▶ _Written problem_
Copy out every line of each item below without any changes, from kingdom through common name. Leave the pictures out of your answer.

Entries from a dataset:
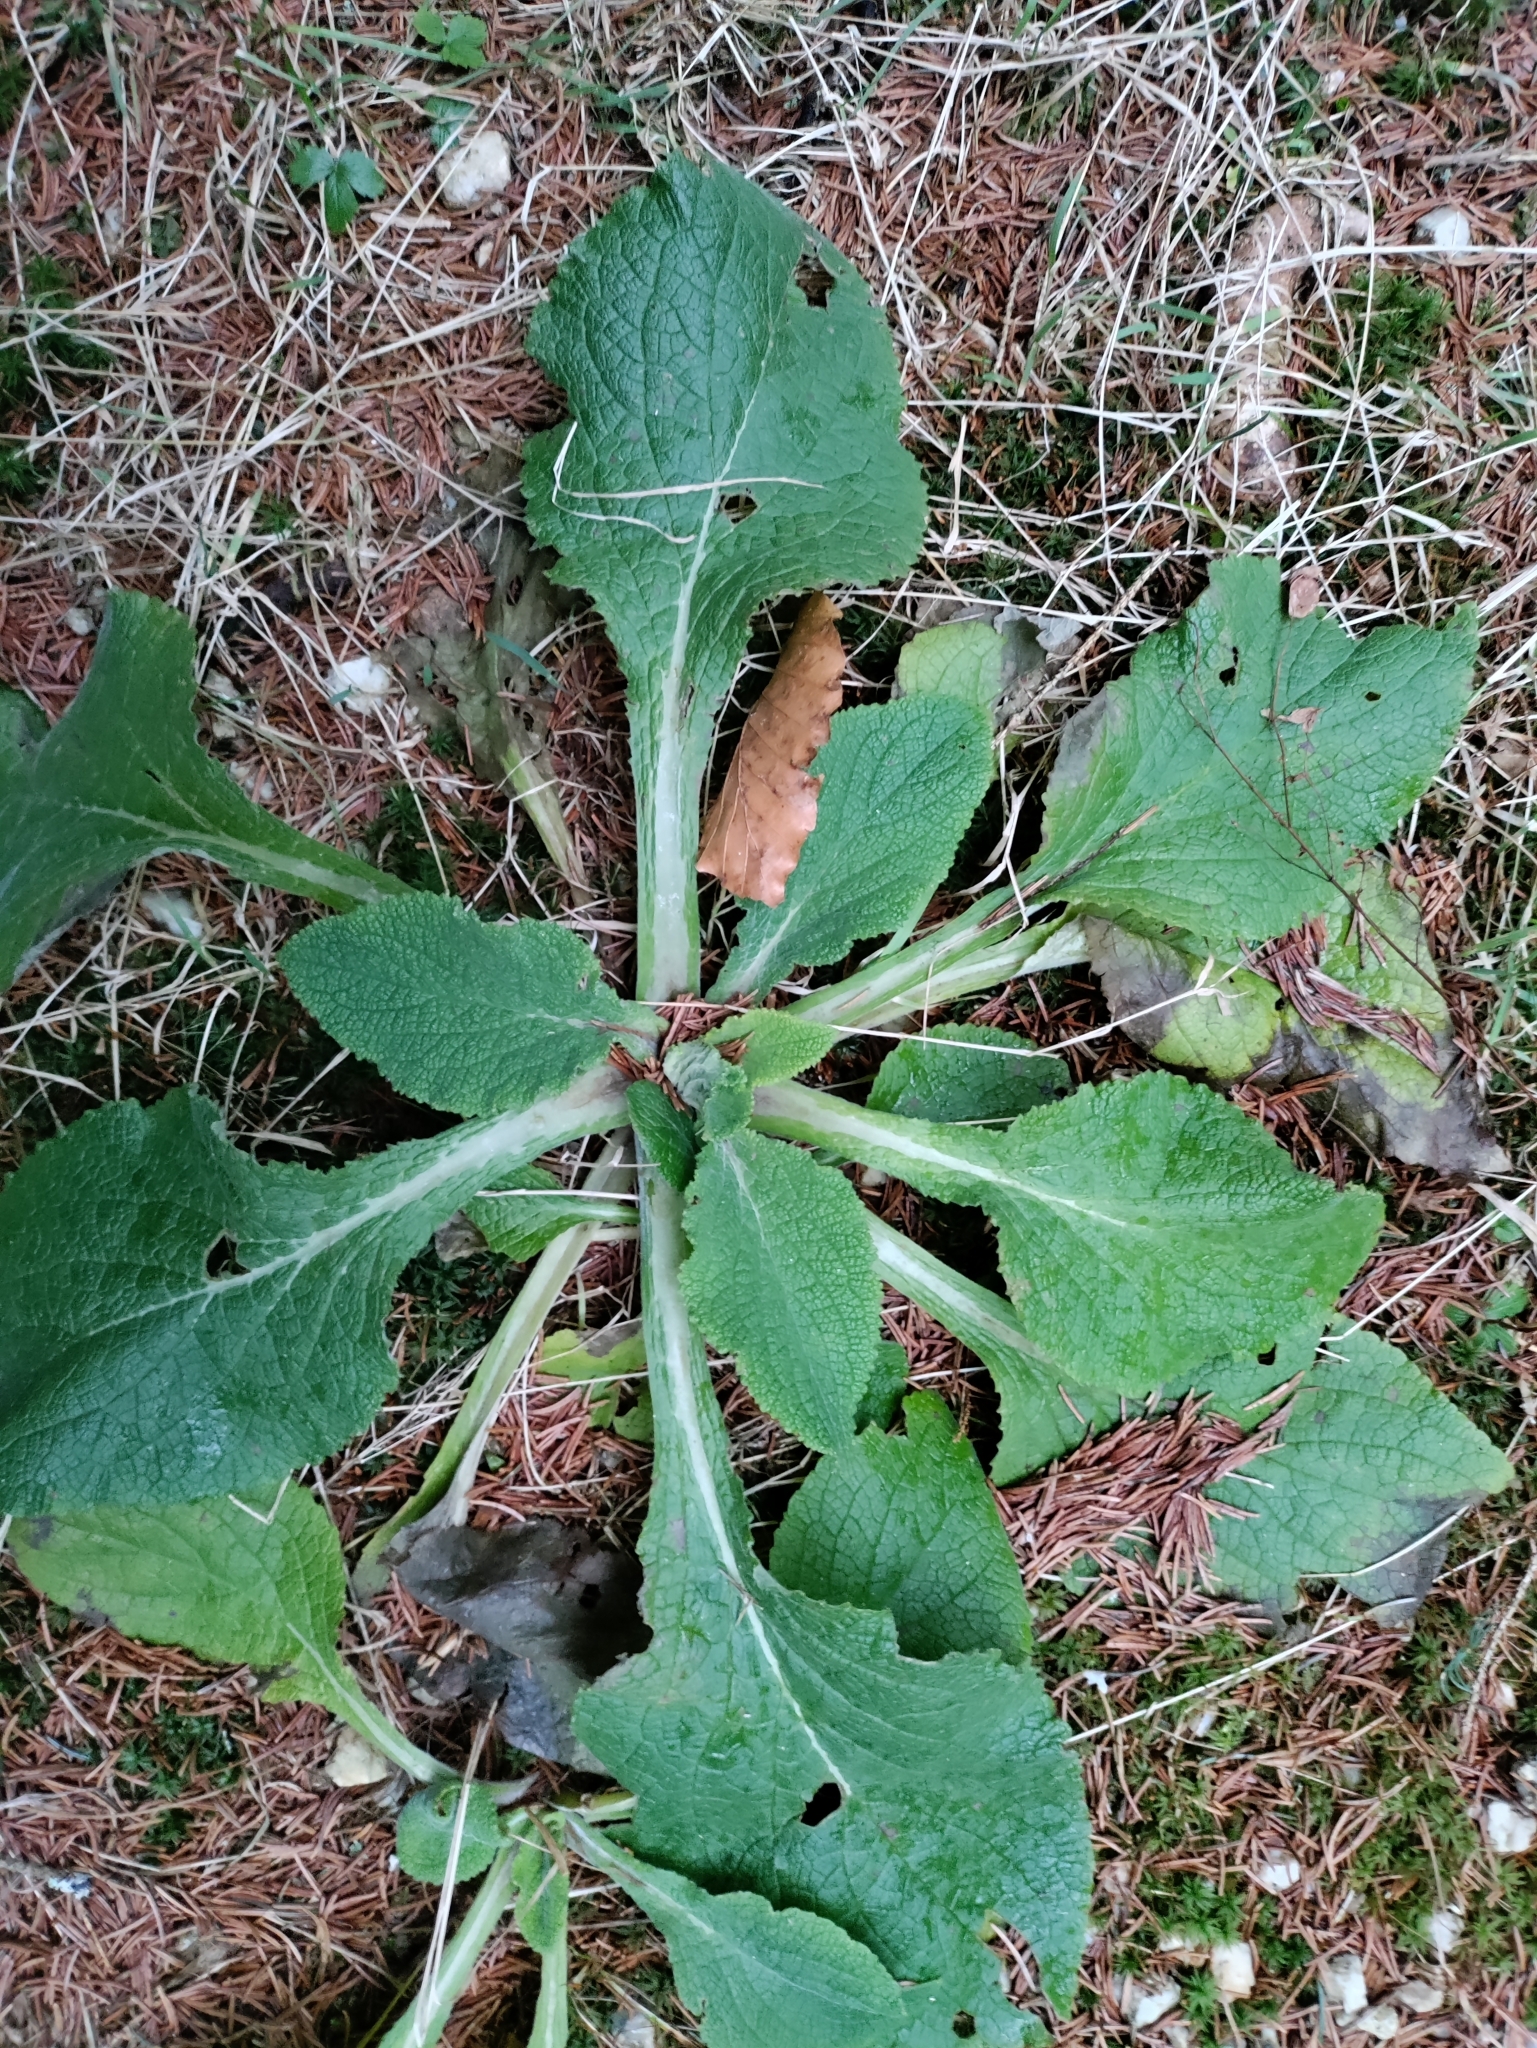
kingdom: Plantae
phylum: Tracheophyta
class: Magnoliopsida
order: Lamiales
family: Plantaginaceae
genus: Digitalis
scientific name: Digitalis purpurea
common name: Foxglove
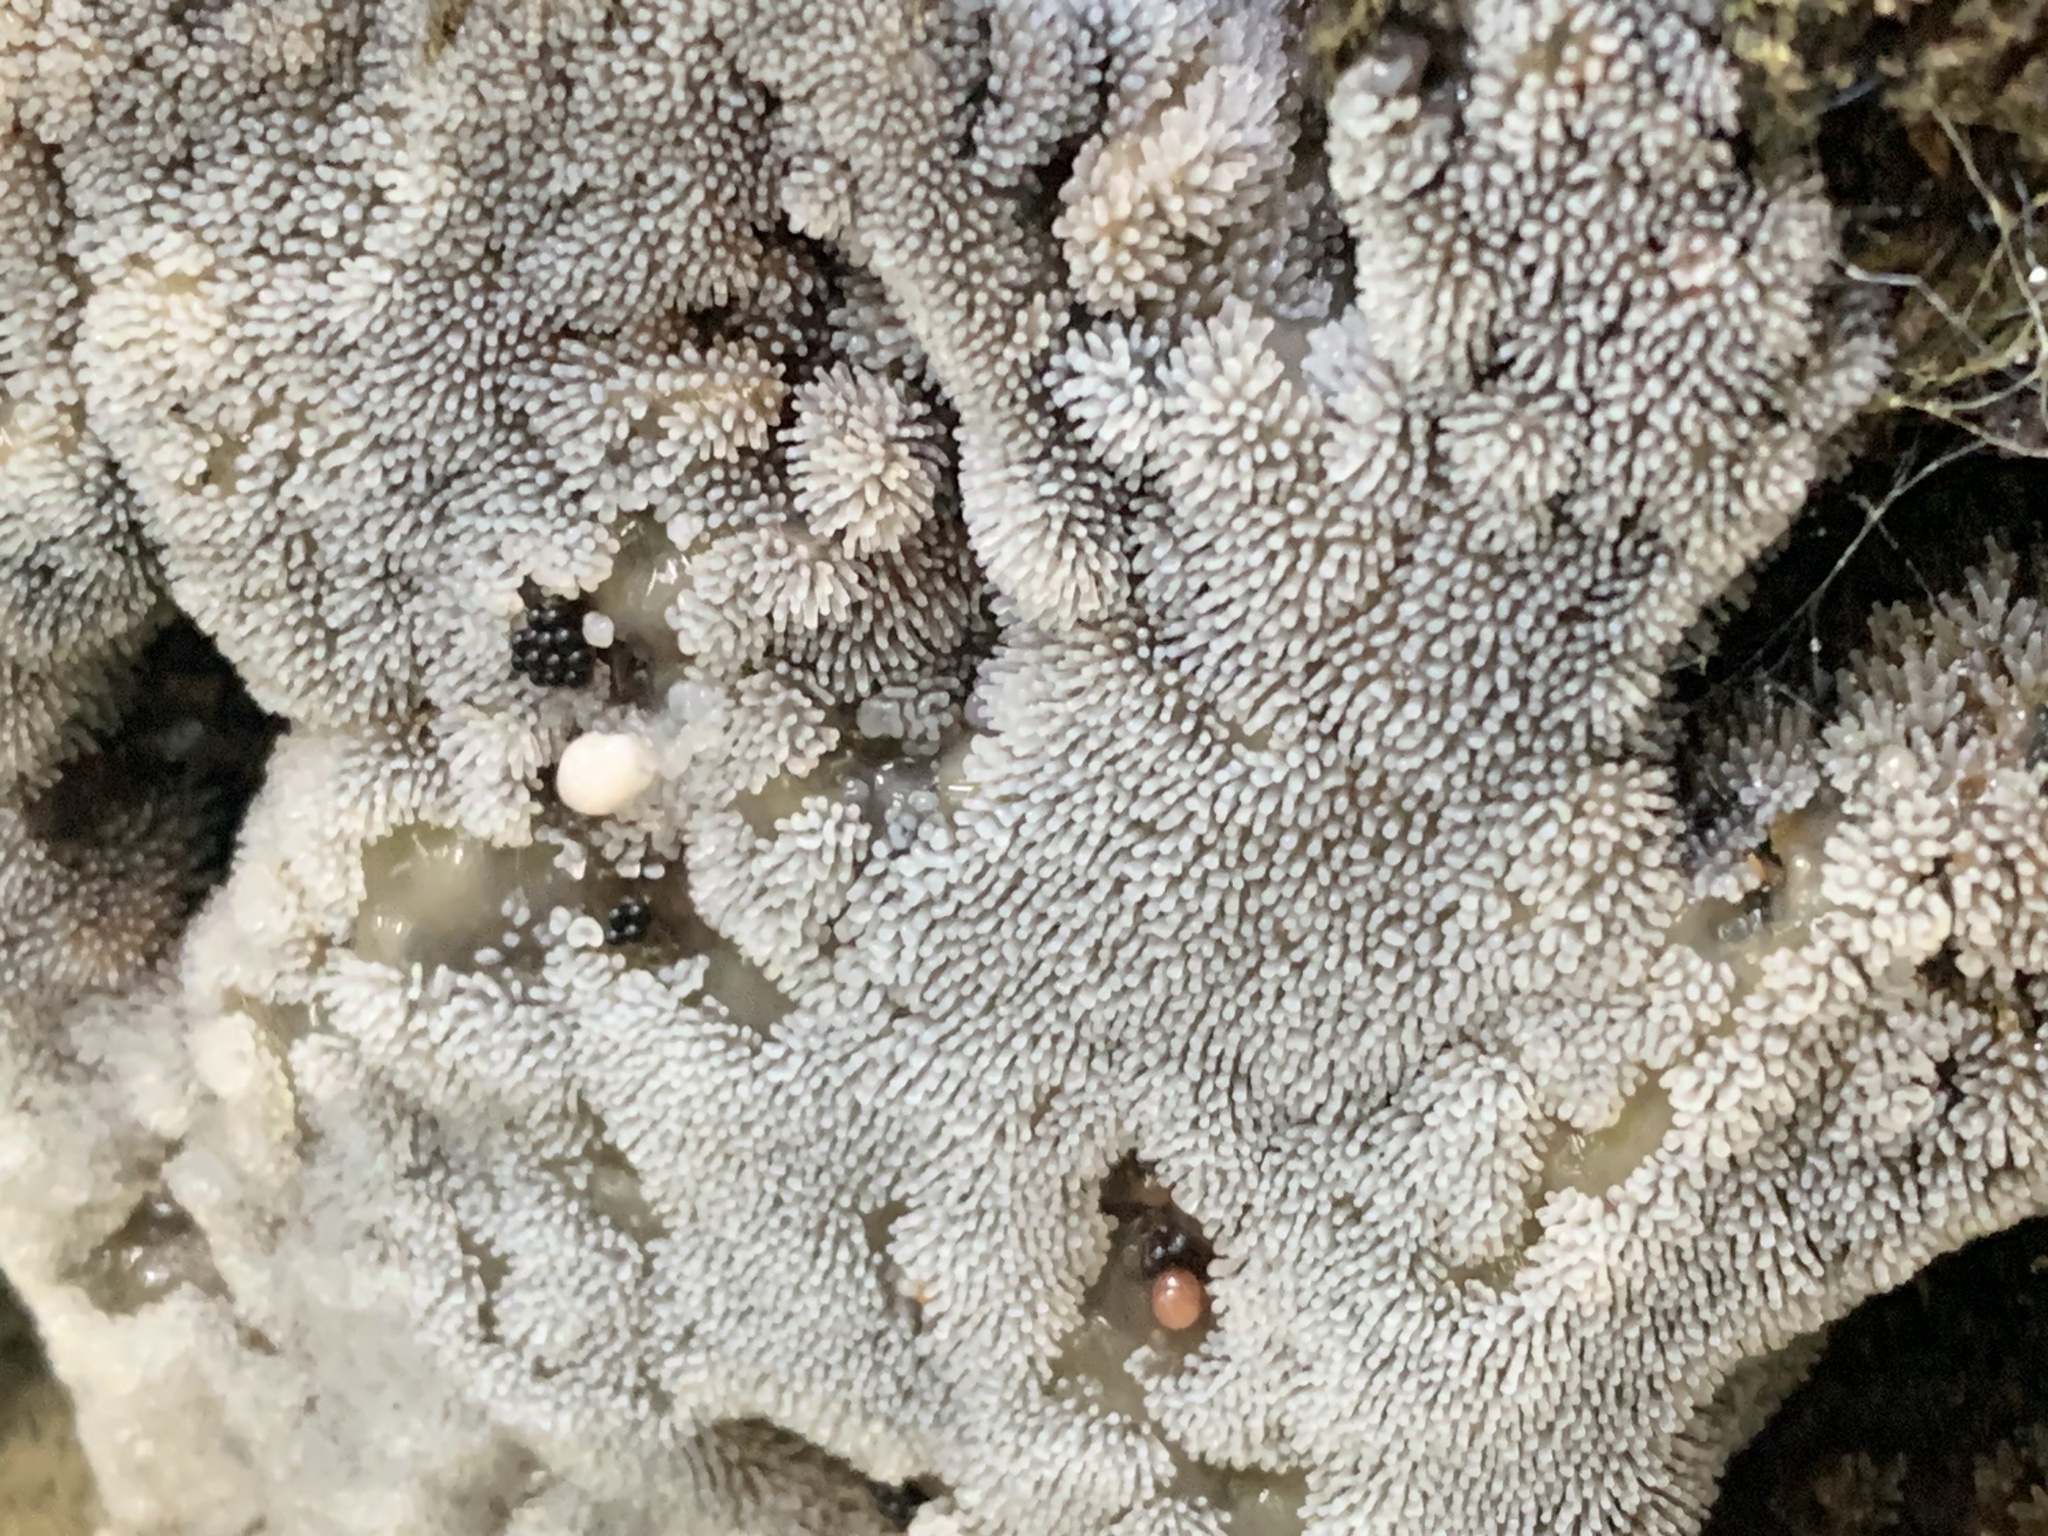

▶ _Exercise response_
kingdom: Plantae
phylum: Tracheophyta
class: Magnoliopsida
order: Lamiales
family: Plantaginaceae
genus: Digitalis
scientific name: Digitalis purpurea
common name: Foxglove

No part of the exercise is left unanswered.